Nedenlerini öğrenebilmek için öncelikle Balkanlardaki “Yugoslavya” gerçeğine değinmek lazım. yıllardır AB çatısı altına girmek isteyen ve bu süreci yaşayan Batı Balkan ülkelerini anlamak açısından da bu önemlidir. Soğuk Savaş Soğuk Savaş döneminin sona ermesinin Balkanlara en önemli etkisinin devlet yapılarının işleyişlerine yönelik olduğunu söyleyebiliriz. Balkan coğ­rafyasının yaklaşık yüzde 70’ini kaplayan Yugoslavya Sosyalist Federal Cumhuriyeti’nin dağılmasıyla birlikte birçok sorun da gündeme gelmiştir. Balkanların orta bölümünde farklı etnik, dil ve dinin bir arada yaşayabilmesini sağlayan denge bozulmuştur. Balkan kültürü içinde beraber yaşayan milletler, ken­di kimliklerini koruyabilmek için, farklı sınırlara ayrılmış devlet yapılarını oluşturmaya yönelmişlerdir. Bu yönelme neticesinde Balkanların ortasında bütün coğrafyayı etkileyen milliyetçilik tabanlı bölgesel çatışmalar zinci­rinin oluşmasına neden olmuştur.
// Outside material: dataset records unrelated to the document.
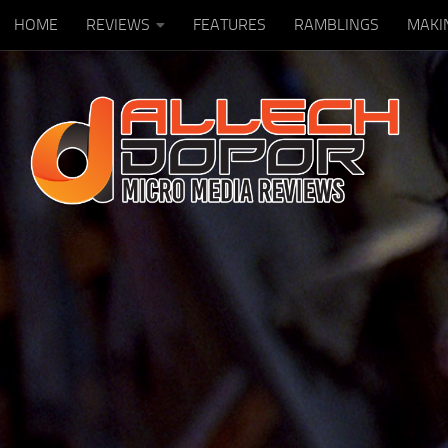
HOME
REVIEWS
FEATURES
RAMBLINGS
MAKI
Skip to content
Bu kapsamda bağımsız yapısını devam ettiren Arnavutluk’un yanı sıra Hırvatistan, Kuzey Makedonya ve Slovenya 1991, Bosna-Hersek 1992, Karadağ ve Sırbistan 2006, Kosova 2008’de bağım­sızlıklarını kazanarak yüzlerini AB’ye çevirmişlerdir. Geçmişten günümüze baktığımızda Batı Balkan ülkelerinin Yugoslavya’nın parçalanarak dağılmasından sonra siyasi ve ekonomik darboğazlar/çalkantılar yaşadığını ifade etmek gerekir. Çünkü Sovyet döneminden kalma bir ekonomik sistemi yürüten Balkan ülkeleri kendi kendilerine yetemeyeceklerini ve kapitalist ekonomik sistemin çevrelerini sarmakla birlikte ülkelerine sirayet edeceğinin farkındaydılar.
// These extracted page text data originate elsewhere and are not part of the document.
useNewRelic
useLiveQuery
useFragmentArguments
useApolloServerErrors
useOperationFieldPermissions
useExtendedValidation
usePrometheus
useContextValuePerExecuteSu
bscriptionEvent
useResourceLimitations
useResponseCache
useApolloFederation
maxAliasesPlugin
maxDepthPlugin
Bu kapitalist ekonomik sistem içerisinde hedef AB üyeliği olmuştur, ekonomik olarak gün geçtikçe büyüyen ve güçlenen AB çatısı altında yer almak Batı Balkan ülkelerini refaha ve barışa kavuşturacak, aynı zamanda uluslararası güvenliklerini de sağlayacaktır. Ne var ki, Batı Balkan ülkelerinin AB’nin siyasi, iktisadi ve hukuki kriterlerini yerine getirmekten uzak olduğunu belirtmeliyiz. Bu olumsuz tabloya rağmen AB’nin uzun süre duran/aksayan ‘Genişleme Politikası’ çerçevesinde 2025 yılında ve sonrasında birkaç Balkan ülkesini tam üyeliğe alma ihtimali yüksektir. AB’nin gerek güneyden gerekse doğudan uluslararası terörizm, göç ve insan kaçakçılığı gibi tehditlerle yüz yüze olduğunu varsaydığımızda “Güneydoğu” Avrupa’nın yani Balkanların önemi daha iyi anlaşılmaktadır.

4. NATO’nun 1998-99 Kosova Savaşı sırasında müdahalesi ve müdahalenin etkisi ne olmuştur?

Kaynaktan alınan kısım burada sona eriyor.